WORK ORDER ::
Below are records; repeat them all exactly.

(Stored data entries)
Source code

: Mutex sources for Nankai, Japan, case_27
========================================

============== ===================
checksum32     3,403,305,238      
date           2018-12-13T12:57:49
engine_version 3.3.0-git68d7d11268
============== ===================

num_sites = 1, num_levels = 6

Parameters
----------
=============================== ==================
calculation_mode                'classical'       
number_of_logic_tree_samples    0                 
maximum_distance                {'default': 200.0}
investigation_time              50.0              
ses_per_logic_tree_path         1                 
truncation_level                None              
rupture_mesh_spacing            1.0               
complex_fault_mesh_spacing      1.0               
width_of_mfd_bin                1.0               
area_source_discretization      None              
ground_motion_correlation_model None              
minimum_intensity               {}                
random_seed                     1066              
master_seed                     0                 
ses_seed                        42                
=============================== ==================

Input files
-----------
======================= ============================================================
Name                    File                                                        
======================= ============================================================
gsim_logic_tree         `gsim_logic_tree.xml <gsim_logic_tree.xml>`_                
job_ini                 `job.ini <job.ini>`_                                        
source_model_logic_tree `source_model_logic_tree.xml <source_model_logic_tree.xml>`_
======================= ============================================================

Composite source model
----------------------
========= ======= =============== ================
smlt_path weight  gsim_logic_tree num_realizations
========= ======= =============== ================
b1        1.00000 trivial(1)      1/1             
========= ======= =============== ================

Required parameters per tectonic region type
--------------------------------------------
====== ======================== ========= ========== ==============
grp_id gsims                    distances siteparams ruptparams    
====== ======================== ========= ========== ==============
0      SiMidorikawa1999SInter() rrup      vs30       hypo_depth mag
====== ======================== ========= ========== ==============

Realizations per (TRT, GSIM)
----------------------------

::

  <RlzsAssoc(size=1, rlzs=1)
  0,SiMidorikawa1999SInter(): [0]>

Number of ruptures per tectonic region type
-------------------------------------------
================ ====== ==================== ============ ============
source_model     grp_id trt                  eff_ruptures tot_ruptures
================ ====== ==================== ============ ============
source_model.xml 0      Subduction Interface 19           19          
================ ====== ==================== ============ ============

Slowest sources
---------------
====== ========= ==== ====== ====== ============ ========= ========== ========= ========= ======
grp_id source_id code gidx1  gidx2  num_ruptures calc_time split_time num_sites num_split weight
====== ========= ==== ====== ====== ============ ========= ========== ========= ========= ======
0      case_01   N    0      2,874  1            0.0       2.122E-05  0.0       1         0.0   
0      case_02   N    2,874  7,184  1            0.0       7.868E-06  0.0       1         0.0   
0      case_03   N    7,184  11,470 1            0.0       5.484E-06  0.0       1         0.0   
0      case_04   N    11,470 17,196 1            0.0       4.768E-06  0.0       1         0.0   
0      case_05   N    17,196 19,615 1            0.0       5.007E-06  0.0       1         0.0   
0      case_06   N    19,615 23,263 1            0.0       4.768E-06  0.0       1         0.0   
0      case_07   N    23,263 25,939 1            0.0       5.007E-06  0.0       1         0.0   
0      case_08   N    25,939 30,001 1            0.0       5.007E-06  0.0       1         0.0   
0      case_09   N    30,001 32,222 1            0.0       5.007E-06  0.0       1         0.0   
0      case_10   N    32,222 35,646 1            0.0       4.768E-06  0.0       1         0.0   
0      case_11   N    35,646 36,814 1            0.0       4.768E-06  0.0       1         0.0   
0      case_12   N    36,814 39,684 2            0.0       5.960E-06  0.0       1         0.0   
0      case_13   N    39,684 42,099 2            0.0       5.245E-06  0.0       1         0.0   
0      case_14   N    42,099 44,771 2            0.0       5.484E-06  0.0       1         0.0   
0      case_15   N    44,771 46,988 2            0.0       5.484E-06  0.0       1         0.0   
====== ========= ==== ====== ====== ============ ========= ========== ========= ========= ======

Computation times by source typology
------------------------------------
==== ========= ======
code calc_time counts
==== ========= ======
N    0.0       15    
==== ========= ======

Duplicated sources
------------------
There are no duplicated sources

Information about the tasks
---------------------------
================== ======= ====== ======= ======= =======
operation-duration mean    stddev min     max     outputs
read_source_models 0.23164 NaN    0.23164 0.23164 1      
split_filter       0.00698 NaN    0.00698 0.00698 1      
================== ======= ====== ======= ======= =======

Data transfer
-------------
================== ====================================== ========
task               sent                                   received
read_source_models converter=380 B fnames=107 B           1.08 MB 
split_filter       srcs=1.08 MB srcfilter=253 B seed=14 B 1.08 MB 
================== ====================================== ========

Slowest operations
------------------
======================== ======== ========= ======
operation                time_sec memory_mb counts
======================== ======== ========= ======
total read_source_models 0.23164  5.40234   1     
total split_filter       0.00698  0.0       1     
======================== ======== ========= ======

ANSWER SECTION ::
Source code

: Mutex sources for Nankai, Japan, case_27
========================================

============== ===================
checksum32     3,403,305,238      
date           2018-12-13T12:57:49
engine_version 3.3.0-git68d7d11268
============== ===================

num_sites = 1, num_levels = 6

Parameters
----------
=============================== ==================
calculation_mode                'classical'       
number_of_logic_tree_samples    0                 
maximum_distance                {'default': 200.0}
investigation_time              50.0              
ses_per_logic_tree_path         1                 
truncation_level                None              
rupture_mesh_spacing            1.0               
complex_fault_mesh_spacing      1.0               
width_of_mfd_bin                1.0               
area_source_discretization      None              
ground_motion_correlation_model None              
minimum_intensity               {}                
random_seed                     1066              
master_seed                     0                 
ses_seed                        42                
=============================== ==================

Input files
-----------
======================= ============================================================
Name                    File                                                        
======================= ============================================================
gsim_logic_tree         `gsim_logic_tree.xml <gsim_logic_tree.xml>`_                
job_ini                 `job.ini <job.ini>`_                                        
source_model_logic_tree `source_model_logic_tree.xml <source_model_logic_tree.xml>`_
======================= ============================================================

Composite source model
----------------------
========= ======= =============== ================
smlt_path weight  gsim_logic_tree num_realizations
========= ======= =============== ================
b1        1.00000 trivial(1)      1/1             
========= ======= =============== ================

Required parameters per tectonic region type
--------------------------------------------
====== ======================== ========= ========== ==============
grp_id gsims                    distances siteparams ruptparams    
====== ======================== ========= ========== ==============
0      SiMidorikawa1999SInter() rrup      vs30       hypo_depth mag
====== ======================== ========= ========== ==============

Realizations per (TRT, GSIM)
----------------------------

::

  <RlzsAssoc(size=1, rlzs=1)
  0,SiMidorikawa1999SInter(): [0]>

Number of ruptures per tectonic region type
-------------------------------------------
================ ====== ==================== ============ ============
source_model     grp_id trt                  eff_ruptures tot_ruptures
================ ====== ==================== ============ ============
source_model.xml 0      Subduction Interface 19           19          
================ ====== ==================== ============ ============

Slowest sources
---------------
====== ========= ==== ====== ====== ============ ========= ========== ========= ========= ======
grp_id source_id code gidx1  gidx2  num_ruptures calc_time split_time num_sites num_split weight
====== ========= ==== ====== ====== ============ ========= ========== ========= ========= ======
0      case_01   N    0      2,874  1            0.0       2.122E-05  0.0       1         0.0   
0      case_02   N    2,874  7,184  1            0.0       7.868E-06  0.0       1         0.0   
0      case_03   N    7,184  11,470 1            0.0       5.484E-06  0.0       1         0.0   
0      case_04   N    11,470 17,196 1            0.0       4.768E-06  0.0       1         0.0   
0      case_05   N    17,196 19,615 1            0.0       5.007E-06  0.0       1         0.0   
0      case_06   N    19,615 23,263 1            0.0       4.768E-06  0.0       1         0.0   
0      case_07   N    23,263 25,939 1            0.0       5.007E-06  0.0       1         0.0   
0      case_08   N    25,939 30,001 1            0.0       5.007E-06  0.0       1         0.0   
0      case_09   N    30,001 32,222 1            0.0       5.007E-06  0.0       1         0.0   
0      case_10   N    32,222 35,646 1            0.0       4.768E-06  0.0       1         0.0   
0      case_11   N    35,646 36,814 1            0.0       4.768E-06  0.0       1         0.0   
0      case_12   N    36,814 39,684 2            0.0       5.960E-06  0.0       1         0.0   
0      case_13   N    39,684 42,099 2            0.0       5.245E-06  0.0       1         0.0   
0      case_14   N    42,099 44,771 2            0.0       5.484E-06  0.0       1         0.0   
0      case_15   N    44,771 46,988 2            0.0       5.484E-06  0.0       1         0.0   
====== ========= ==== ====== ====== ============ ========= ========== ========= ========= ======

Computation times by source typology
------------------------------------
==== ========= ======
code calc_time counts
==== ========= ======
N    0.0       15    
==== ========= ======

Duplicated sources
------------------
There are no duplicated sources

Information about the tasks
---------------------------
================== ======= ====== ======= ======= =======
operation-duration mean    stddev min     max     outputs
read_source_models 0.23164 NaN    0.23164 0.23164 1      
split_filter       0.00698 NaN    0.00698 0.00698 1      
================== ======= ====== ======= ======= =======

Data transfer
-------------
================== ====================================== ========
task               sent                                   received
read_source_models converter=380 B fnames=107 B           1.08 MB 
split_filter       srcs=1.08 MB srcfilter=253 B seed=14 B 1.08 MB 
================== ====================================== ========

Slowest operations
------------------
======================== ======== ========= ======
operation                time_sec memory_mb counts
======================== ======== ========= ======
total read_source_models 0.23164  5.40234   1     
total split_filter       0.00698  0.0       1     
======================== ======== ========= ======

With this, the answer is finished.